(Entries taken from a collection)
· · · · ·

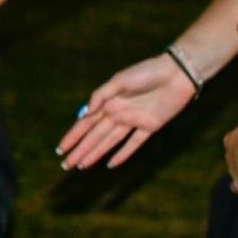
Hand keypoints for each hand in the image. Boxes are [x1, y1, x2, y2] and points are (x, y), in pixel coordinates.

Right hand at [57, 54, 195, 168]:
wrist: (177, 73)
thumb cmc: (146, 72)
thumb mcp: (119, 80)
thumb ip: (100, 96)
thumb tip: (84, 114)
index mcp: (107, 102)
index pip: (85, 124)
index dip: (73, 137)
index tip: (60, 149)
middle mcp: (117, 113)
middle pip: (94, 136)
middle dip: (80, 150)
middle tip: (66, 165)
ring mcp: (133, 121)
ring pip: (110, 142)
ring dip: (96, 154)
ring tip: (82, 166)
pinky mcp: (150, 126)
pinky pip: (134, 143)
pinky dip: (123, 154)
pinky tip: (112, 164)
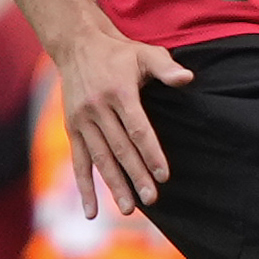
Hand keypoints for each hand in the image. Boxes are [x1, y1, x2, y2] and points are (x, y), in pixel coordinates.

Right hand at [52, 15, 192, 215]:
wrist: (78, 45)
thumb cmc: (119, 53)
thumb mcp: (145, 53)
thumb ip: (166, 67)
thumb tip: (187, 79)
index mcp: (119, 92)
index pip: (137, 129)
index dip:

· · · · ·

WORK INSTRUCTIONS: What comes back should match the records exactly, minus any pictures.

REPLY TO THE TASK:
Hand keypoints for each hand in the image. Boxes are [x1, y1, x2, y2] and points are (x, y), in pixel coordinates.

Right hand at [57, 54, 195, 168]:
wrist: (177, 73)
thumb cmc: (146, 72)
thumb mcp: (119, 80)
thumb ip: (100, 96)
thumb tip: (84, 114)
index mcp: (107, 102)
index pip: (85, 124)
index dip: (73, 137)
index tip: (60, 149)
middle mcp: (117, 113)
middle pip: (94, 136)
middle dip: (80, 150)
middle tip: (66, 165)
ring mcp: (133, 121)
ring pip: (110, 142)
ring dip: (96, 154)
ring tip: (82, 166)
pinky mcp: (150, 126)
pinky pip: (134, 143)
pinky dip: (123, 154)
pinky tip: (112, 164)
Hand keypoints for each hand in the image. Boxes are [x1, y1, x2, y2] and points are (x, y), in pixel coordinates.

Right hand at [52, 15, 192, 215]:
wrist: (78, 45)
thumb cmc: (119, 53)
thumb mcp: (145, 53)
thumb ip: (166, 67)
thumb tip: (187, 79)
index mcp: (119, 92)
index pip: (137, 129)
index dip:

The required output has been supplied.